There are an seemingly endless string of absurdities but among the best would be:
“So long as the United States continues to pull the strings that make his puppet Iraqi authorities in the Green Zone dance, neighbors like Saudi Arabia and Iran will hold their applause and plot their strategies for when the puppet-master departs.
Iran will be applauding our success?
And Iran has not been plot thus far, they are waiting for us to leave? How out of touch could a person be?
The Saudis have completely unhelpful, calling the occupation “unlawful”, letting Mosques churning out terrorists headed to Iraq. They are going applaud a democratic pluralist society with transparent oil laws?

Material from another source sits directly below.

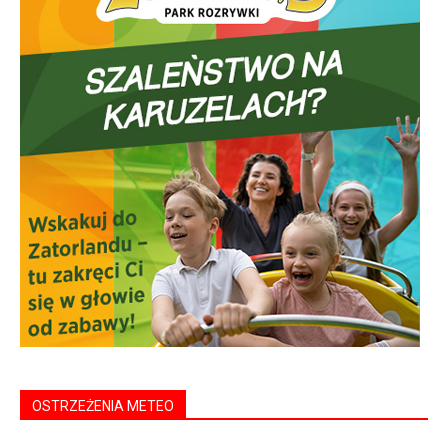
OSTRZEŻENIA METEO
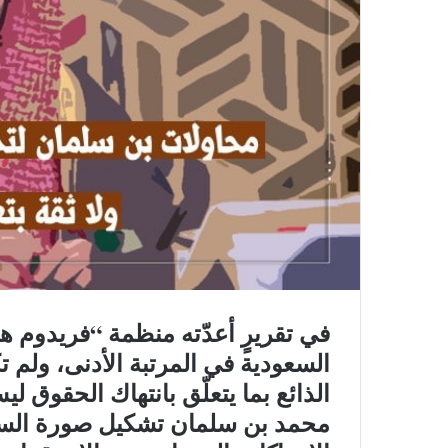
في تقريرٍ أعدّته منظمة “فريدوم 
السعودية في المرتبة الأدنى، ولم
الذائع بما يتعلّق بانتهاك الحقوق لي
محمد بن سلمان تشكيل صورة السعو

August 3rd, 2007 at 3:54 pm
Hey I’m a historian, I can prove it cause I just stole a quote from some guy named Orwell, “Some things are so stupid that only an intellectual could believe them.” It might apply here. For Dr. Builliet though, not al-Phie.
August 3rd, 2007 at 6:10 pm
This historian needs to stick to rewriting history. Even his evaluation of Napoleon’s Egyptian adventure is full of holes. Even if that were correct, he utterly fails to take notice of the difference in contexts. America isn’t stuck in Iraq with no hope of reinforcements, food and other concerns of logistics, a way home, or dealing with the mass death of our troops by disease.
I won’t even begin to address the Napoleonic Code or Napoleon’s contribution to the decline and fall of France as a world power. (That ought to set Corndog’s fingers twitching. Heh.)
August 5th, 2007 at 11:45 am
I´m telling you, the Iraq war was lost - LOST - the moment the enemy surprised our fleet at anchor and burned it!